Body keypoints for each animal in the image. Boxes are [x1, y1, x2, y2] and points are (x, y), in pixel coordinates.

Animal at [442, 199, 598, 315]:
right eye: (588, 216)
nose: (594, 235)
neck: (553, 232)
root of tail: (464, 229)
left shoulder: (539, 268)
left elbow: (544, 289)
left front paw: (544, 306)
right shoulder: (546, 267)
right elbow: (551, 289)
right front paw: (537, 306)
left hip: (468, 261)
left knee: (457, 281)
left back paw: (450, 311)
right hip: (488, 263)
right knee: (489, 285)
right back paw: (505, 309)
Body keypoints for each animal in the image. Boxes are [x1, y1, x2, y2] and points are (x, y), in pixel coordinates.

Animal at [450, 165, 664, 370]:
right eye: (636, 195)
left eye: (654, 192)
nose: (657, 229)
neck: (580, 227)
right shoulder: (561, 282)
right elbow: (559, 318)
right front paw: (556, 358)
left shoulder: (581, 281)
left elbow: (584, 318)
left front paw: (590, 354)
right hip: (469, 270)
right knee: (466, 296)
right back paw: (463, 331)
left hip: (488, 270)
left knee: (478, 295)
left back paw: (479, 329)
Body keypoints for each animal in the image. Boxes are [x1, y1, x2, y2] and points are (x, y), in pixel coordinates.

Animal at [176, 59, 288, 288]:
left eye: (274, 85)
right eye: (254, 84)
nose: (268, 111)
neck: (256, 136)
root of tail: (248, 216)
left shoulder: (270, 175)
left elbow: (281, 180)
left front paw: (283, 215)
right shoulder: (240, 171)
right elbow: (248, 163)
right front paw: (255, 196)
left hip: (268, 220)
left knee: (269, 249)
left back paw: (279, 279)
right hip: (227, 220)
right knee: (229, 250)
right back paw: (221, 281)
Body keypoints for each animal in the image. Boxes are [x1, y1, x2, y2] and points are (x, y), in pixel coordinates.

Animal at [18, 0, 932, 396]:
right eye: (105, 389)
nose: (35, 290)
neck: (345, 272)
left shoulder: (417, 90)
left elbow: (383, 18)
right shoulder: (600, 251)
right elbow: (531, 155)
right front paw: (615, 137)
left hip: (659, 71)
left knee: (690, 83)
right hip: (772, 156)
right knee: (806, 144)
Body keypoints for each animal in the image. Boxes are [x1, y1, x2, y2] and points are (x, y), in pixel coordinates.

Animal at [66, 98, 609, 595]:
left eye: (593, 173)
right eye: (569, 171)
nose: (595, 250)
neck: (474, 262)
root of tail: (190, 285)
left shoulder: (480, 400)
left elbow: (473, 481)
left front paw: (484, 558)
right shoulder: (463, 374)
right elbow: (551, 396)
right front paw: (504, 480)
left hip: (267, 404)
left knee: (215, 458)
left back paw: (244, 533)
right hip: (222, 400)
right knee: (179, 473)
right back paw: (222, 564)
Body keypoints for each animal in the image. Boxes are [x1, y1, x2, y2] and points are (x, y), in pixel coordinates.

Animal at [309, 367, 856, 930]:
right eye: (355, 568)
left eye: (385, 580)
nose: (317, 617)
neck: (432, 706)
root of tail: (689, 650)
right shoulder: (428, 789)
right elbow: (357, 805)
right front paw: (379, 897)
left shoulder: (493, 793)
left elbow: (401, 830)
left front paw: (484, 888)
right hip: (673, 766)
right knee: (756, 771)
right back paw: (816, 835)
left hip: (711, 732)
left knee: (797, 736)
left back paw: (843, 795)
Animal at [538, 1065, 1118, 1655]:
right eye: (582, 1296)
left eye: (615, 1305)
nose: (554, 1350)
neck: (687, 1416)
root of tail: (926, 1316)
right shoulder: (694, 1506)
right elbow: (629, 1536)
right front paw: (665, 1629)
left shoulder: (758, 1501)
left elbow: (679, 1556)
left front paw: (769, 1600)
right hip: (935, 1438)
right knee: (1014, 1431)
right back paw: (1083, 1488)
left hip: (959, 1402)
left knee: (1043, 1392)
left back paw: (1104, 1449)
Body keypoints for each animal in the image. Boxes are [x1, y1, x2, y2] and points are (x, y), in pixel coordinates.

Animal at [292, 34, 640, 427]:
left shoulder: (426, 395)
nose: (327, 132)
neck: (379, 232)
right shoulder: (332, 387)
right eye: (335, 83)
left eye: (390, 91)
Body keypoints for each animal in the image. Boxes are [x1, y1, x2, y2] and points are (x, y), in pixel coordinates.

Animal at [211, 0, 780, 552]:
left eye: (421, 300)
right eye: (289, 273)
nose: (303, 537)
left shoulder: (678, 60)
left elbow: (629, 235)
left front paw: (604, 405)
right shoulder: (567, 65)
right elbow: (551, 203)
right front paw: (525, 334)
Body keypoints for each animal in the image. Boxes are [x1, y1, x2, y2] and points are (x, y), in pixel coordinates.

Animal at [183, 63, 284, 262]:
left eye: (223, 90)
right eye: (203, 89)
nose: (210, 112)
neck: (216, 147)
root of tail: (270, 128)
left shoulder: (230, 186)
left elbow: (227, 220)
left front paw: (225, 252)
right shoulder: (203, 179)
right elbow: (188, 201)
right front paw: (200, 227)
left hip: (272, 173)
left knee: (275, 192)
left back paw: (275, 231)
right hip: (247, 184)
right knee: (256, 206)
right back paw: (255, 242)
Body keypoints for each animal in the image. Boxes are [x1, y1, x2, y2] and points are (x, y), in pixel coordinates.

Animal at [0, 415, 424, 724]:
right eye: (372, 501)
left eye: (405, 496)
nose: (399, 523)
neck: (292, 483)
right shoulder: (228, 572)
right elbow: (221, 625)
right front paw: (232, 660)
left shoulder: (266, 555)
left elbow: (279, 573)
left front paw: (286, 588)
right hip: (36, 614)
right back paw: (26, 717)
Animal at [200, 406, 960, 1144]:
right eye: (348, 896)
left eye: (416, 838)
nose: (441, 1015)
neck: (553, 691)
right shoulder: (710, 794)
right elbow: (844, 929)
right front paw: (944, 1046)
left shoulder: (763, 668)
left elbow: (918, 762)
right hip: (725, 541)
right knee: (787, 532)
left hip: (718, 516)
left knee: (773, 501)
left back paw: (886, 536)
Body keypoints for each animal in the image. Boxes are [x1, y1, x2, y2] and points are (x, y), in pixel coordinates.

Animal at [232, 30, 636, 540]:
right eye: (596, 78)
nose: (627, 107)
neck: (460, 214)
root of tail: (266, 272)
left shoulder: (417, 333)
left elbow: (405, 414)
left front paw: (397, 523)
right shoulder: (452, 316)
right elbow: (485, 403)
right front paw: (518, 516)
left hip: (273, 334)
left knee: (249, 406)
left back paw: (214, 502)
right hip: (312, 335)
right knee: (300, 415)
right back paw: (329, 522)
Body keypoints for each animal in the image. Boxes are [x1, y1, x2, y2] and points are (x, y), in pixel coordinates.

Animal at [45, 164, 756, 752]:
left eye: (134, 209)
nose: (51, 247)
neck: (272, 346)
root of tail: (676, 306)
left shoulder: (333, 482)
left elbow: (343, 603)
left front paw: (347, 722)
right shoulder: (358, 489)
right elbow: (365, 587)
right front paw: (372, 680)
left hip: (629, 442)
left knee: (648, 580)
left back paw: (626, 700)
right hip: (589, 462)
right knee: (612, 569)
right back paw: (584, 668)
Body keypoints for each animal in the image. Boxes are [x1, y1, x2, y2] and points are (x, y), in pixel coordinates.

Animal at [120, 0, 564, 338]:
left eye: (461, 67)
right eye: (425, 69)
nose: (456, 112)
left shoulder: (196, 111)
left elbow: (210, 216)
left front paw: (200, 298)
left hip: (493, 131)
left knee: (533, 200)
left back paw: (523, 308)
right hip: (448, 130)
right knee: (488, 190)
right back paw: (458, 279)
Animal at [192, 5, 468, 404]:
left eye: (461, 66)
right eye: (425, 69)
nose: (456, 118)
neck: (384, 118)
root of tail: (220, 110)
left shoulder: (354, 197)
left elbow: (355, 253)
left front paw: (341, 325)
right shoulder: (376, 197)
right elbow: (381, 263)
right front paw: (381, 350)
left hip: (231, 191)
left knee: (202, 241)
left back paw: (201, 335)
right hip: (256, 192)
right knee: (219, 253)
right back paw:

☆ ☆ ☆

Task goal:
Within the material above, the line with "left hip: (272, 173)" opens the range and the line with "right eye: (372, 501)" closes it; reproduce that range word for word.

Solution:
left hip: (272, 173)
left knee: (275, 192)
left back paw: (275, 231)
right hip: (247, 184)
right knee: (256, 206)
right back paw: (255, 242)
Body keypoints for each animal in the image. Boxes are [x1, y1, x2, y2] and points are (x, y), in pixel coordinates.

Animal at [0, 415, 424, 724]:
right eye: (372, 501)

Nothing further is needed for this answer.